A county and regional level analysis of the workforce in the Greater Dublin Area is provided in Tables 1 and 2 below. The Greater Dublin Area workforce (defined by place of work) is composed of workers commuting to a fixed place of work (‘commuters’), those working primarily at home (‘home’ workers) and those with no fixed place of work (mobile’ workers). In this analysis mobile workers are excluded as their principal county of work is unknown. Almost 70,500 mobile workers are recorded with places of residence within the Greater Dublin Area. This compares to a total of 626,162 commuting to work in the GDA and 25,968 working from home in the GDA.
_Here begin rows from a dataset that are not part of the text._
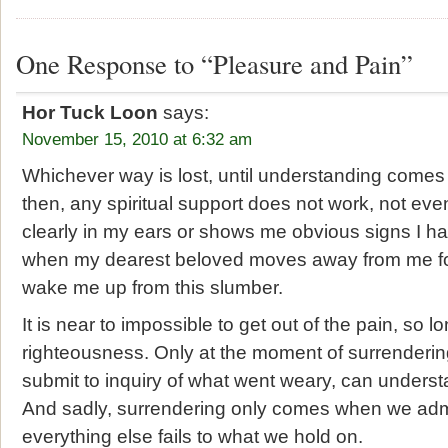
One Response to “Pleasure and Pain”
Hor Tuck Loon
says:
November 15, 2010 at 6:32 am
Whichever way is lost, until understanding comes
then, any spiritual support does not work, not e
clearly in my ears or shows me obvious signs I hav
when my dearest beloved moves away from me fo
wake me up from this slumber.
It is near to impossible to get out of the pain, so l
righteousness. Only at the moment of surrendering
submit to inquiry of what went weary, can underst
And sadly, surrendering only comes when we admit
everything else fails to what we hold on.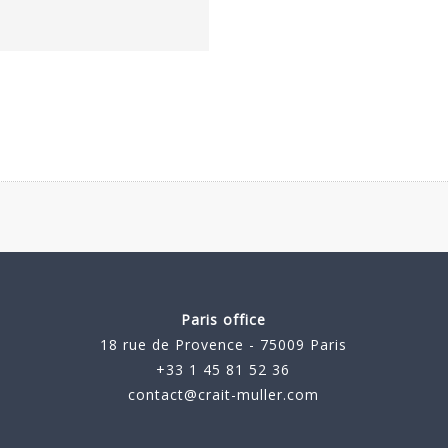
Paris office
18 rue de Provence - 75009 Paris
+33 1 45 81 52 36
contact@crait-muller.com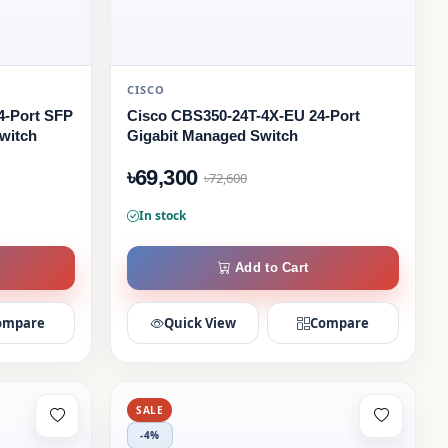
CISCO
4-Port SFP
Cisco CBS350-24T-4X-EU 24-Port
witch
Gigabit Managed Switch
৳69,300
৳72,600
In stock
Add to Cart
ompare
Quick View
Compare
SALE
-4%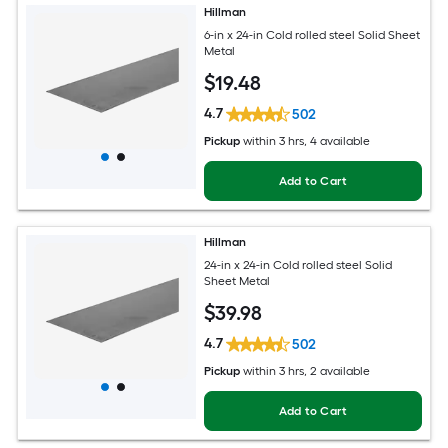
Hillman
6-in x 24-in Cold rolled steel Solid Sheet
Metal
$
19
.48
4.7
502
Pickup
within
3 hrs
, 4 available
Add to Cart
Hillman
24-in x 24-in Cold rolled steel Solid
Sheet Metal
$
39
.98
4.7
502
Pickup
within
3 hrs
, 2 available
Add to Cart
The statistics in Table 6.2 include both commuters and home workers. The place of work of home workers is determined by their place of residence. The total number of jobs in the Dublin Region (525,204) was significantly higher than in the Mid-East Region (126,886) in 2006. Comparing with total population figures, however, provides a more meaningful basis for comparing the regional distribution of employment. There were approximately 442 jobs per 1000 population in the Dublin Region, compared with 267 jobs per 1000 population in the Mid-East Region.
In total 82.6% of those at work in the Dublin Region were resident within the Dublin Region. An additional 13.4% are recorded as commuting from the neighbouring Mid-East Region. By comparison 77.6% of those at work within the Mid-East Region were resident within the Mid-East Region. 11.4% of those at work in the Mid-East Region commuted from beyond the Greater Dublin Area, a significantly higher proportion than for the Dublin Region. In total 35,845 workers are recorded as commuting from beyond to the GDA to places of work within the GDA. This figure, however, represents only 5.5% of the total workforce in the GDA.
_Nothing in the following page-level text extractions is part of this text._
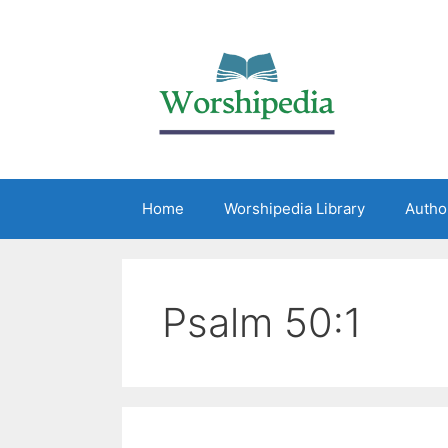
Home
Worshipedia Library
Autho
Psalm 50:1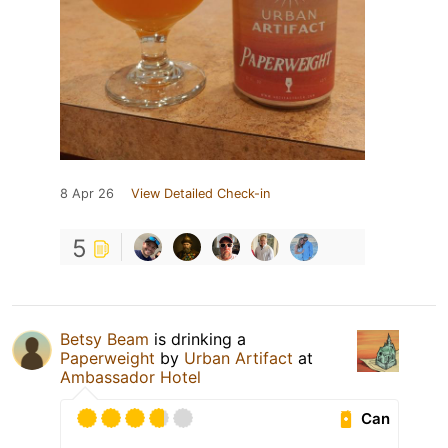
8 Apr 26
View Detailed Check-in
5
Betsy Beam
is drinking a
Paperweight
by
Urban Artifact
at
Ambassador Hotel
Can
Williams, B. Walsh, C. & Boyle, I. (2010) The Functional Urban Region of Dublin: Implications for Regional Development Markets and Planning, Journal of Irish Urban Studies, vo. 7-9, p. 5-30.
Please reference the published version!
 If mobile workers are assigned to their region of residence, this figure increases to 84.0% for the Dublin Region with a corresponding figure of 81.4% for the Mid-East Region.